SUPPLIED ENTRIES ::
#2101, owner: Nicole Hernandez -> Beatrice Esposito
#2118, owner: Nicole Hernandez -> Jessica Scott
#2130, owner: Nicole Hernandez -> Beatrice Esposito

...

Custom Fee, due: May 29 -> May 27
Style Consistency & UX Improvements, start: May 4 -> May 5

TASK ::
Take exactly the lines from the one containing "#2118, owner: Nicole" through the one containing "#2130, owner: Nicole" in the data above, and output them with nothing added.

RESPONSE AREA ::
#2118, owner: Nicole Hernandez -> Jessica Scott
#2130, owner: Nicole Hernandez -> Beatrice Esposito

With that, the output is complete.